**Task goal:**
Which lines in the rows below contain the string "Trailscout"? Copy each of them in full.

◆ ◆ ◆ ◆ ◆

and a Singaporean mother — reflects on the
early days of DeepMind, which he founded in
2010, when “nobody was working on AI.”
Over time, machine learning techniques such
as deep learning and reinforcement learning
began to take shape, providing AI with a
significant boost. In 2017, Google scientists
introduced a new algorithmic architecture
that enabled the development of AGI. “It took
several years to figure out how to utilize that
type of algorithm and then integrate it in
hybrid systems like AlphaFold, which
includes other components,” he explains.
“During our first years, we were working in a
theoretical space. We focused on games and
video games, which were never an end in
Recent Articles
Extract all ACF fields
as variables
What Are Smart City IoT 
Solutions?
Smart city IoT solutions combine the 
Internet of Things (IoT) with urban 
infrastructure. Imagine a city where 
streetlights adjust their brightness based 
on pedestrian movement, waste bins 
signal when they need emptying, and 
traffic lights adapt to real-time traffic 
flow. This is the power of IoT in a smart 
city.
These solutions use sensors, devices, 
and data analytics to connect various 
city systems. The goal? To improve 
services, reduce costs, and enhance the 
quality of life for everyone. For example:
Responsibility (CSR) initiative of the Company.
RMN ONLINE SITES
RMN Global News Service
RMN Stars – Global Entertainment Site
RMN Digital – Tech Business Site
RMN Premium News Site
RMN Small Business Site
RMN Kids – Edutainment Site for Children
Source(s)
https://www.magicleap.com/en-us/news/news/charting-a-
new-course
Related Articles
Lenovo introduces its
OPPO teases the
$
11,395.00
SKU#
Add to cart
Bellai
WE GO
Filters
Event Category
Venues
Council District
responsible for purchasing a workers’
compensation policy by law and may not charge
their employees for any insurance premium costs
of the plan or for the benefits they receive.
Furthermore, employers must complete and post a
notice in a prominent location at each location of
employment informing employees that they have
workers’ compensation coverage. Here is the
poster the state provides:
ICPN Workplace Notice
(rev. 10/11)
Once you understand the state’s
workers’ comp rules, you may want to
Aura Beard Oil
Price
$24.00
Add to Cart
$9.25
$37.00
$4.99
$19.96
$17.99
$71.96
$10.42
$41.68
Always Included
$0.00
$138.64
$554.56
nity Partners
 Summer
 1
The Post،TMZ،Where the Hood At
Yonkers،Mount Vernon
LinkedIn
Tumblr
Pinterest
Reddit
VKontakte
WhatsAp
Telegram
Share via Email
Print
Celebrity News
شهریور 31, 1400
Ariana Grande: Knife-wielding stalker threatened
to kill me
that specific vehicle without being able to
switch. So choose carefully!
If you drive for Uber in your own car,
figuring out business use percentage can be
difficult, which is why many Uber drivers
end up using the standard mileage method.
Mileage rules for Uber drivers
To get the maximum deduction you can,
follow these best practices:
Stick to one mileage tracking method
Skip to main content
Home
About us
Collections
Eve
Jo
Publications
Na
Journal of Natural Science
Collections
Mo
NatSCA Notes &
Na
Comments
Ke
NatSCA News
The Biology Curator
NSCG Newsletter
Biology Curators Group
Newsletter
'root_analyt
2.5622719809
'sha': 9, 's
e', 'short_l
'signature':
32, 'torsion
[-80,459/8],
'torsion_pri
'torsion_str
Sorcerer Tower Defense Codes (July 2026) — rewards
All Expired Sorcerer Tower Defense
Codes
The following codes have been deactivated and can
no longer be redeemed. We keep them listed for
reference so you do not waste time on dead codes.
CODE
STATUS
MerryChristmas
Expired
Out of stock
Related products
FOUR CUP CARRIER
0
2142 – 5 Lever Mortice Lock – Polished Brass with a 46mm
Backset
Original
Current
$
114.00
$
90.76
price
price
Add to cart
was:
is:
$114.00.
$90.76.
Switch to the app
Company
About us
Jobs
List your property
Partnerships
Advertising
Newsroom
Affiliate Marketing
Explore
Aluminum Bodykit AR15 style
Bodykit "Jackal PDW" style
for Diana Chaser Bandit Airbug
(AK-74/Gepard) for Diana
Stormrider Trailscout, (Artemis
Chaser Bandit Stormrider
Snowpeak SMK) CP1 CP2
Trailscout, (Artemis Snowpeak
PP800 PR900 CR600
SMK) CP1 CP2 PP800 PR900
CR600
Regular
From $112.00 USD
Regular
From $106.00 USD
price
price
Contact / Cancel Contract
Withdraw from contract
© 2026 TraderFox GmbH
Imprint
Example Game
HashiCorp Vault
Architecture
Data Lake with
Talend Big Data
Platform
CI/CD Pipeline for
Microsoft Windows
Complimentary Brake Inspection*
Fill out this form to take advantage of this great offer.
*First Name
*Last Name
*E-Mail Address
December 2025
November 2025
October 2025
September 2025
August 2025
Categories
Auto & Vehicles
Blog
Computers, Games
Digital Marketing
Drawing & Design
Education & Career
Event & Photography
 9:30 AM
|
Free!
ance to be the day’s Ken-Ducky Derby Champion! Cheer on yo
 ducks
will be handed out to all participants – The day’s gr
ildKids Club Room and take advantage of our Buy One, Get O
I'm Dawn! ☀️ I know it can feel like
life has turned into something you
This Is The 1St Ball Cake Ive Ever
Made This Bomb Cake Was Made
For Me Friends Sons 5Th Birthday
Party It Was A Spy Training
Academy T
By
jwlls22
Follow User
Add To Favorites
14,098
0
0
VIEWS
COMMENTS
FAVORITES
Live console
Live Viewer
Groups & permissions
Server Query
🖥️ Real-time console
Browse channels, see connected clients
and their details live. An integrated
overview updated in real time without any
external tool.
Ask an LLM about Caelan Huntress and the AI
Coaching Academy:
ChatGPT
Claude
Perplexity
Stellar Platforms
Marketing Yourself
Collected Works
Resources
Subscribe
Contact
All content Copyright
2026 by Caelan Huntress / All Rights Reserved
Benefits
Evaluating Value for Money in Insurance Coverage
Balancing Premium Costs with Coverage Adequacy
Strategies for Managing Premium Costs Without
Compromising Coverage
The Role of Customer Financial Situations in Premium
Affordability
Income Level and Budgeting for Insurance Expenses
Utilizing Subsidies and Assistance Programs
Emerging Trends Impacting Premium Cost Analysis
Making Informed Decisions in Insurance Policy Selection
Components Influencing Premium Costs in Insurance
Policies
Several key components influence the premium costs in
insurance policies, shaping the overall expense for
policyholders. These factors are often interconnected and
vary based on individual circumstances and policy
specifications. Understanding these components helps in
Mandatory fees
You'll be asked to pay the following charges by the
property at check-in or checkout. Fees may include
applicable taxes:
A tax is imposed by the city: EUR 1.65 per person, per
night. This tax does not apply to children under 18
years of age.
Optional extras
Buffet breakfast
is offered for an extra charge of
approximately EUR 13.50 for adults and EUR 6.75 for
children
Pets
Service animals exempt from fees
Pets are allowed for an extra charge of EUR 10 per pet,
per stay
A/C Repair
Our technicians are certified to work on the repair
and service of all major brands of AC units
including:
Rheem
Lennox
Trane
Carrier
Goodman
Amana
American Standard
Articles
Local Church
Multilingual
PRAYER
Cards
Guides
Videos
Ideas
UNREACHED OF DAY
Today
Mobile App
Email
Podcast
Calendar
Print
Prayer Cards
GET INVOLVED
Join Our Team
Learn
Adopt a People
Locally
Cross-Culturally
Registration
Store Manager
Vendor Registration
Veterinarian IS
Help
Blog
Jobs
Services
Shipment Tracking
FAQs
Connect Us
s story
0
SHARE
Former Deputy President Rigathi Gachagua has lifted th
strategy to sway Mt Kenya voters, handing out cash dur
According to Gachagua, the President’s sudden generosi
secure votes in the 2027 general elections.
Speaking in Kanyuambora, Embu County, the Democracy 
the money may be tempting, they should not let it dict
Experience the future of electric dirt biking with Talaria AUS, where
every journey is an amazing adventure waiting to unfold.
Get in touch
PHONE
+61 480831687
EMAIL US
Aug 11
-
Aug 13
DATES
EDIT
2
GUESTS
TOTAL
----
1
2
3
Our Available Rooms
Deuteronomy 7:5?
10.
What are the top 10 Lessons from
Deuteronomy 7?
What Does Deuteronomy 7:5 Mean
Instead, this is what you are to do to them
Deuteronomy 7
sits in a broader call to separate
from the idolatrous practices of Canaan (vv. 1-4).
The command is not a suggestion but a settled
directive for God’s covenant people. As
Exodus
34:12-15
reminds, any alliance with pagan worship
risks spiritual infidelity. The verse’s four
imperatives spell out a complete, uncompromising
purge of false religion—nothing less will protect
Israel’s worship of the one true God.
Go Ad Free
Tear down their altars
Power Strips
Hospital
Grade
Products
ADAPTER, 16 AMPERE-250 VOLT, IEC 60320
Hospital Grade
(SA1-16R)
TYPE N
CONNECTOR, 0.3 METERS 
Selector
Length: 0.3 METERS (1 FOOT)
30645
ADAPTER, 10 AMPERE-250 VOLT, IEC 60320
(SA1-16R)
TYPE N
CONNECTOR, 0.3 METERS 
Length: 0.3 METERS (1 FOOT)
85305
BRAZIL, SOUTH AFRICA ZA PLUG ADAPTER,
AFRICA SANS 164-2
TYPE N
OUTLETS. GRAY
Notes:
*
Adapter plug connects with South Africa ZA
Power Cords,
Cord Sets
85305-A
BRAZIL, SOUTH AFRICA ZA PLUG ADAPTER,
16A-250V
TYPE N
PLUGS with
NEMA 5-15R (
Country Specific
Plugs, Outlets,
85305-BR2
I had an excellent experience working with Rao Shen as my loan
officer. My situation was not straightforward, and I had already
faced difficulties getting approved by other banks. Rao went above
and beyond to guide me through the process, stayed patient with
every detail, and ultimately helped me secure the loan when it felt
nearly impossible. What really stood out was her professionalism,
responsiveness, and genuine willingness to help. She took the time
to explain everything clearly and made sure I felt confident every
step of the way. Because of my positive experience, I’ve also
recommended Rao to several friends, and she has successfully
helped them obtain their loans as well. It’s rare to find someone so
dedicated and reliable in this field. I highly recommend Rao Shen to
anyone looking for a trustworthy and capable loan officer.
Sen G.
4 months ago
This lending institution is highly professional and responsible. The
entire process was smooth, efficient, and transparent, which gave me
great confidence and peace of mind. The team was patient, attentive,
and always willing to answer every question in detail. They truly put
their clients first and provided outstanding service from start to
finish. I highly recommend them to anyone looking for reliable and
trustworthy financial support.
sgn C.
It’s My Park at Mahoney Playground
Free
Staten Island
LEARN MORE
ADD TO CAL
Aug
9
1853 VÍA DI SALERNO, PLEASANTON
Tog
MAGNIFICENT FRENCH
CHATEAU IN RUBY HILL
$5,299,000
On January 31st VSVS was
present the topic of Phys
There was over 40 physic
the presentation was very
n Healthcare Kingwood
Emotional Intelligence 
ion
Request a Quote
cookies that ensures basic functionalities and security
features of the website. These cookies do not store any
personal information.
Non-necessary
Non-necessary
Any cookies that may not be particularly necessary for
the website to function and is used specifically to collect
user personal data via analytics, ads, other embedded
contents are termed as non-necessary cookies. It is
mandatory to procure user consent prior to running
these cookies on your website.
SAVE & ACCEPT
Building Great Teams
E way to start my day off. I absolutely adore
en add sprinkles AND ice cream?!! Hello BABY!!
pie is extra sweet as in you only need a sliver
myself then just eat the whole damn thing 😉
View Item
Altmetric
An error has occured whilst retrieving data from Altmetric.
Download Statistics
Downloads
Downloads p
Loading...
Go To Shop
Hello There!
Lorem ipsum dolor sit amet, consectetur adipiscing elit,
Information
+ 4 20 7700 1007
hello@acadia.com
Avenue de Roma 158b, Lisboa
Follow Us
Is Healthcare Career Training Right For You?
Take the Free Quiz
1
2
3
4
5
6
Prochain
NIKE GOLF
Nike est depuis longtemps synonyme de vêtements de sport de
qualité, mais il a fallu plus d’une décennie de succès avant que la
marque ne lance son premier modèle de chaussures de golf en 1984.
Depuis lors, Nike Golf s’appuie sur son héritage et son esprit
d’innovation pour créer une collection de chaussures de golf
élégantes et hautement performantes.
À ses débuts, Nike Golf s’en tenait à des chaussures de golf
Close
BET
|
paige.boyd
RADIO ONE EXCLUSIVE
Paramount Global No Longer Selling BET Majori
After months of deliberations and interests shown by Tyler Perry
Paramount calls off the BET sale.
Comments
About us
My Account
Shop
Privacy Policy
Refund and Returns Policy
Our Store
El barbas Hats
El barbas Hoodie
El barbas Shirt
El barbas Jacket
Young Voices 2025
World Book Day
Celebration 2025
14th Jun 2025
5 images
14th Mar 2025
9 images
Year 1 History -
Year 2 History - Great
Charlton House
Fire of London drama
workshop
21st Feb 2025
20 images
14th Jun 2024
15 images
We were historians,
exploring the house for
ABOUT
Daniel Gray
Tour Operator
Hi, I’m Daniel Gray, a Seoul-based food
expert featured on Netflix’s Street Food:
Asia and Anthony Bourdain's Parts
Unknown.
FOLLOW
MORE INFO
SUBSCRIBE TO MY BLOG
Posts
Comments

◆ ◆ ◆ ◆ ◆

**Exercise solution:**
Stormrider Trailscout, (Artemis
Trailscout, (Artemis Snowpeak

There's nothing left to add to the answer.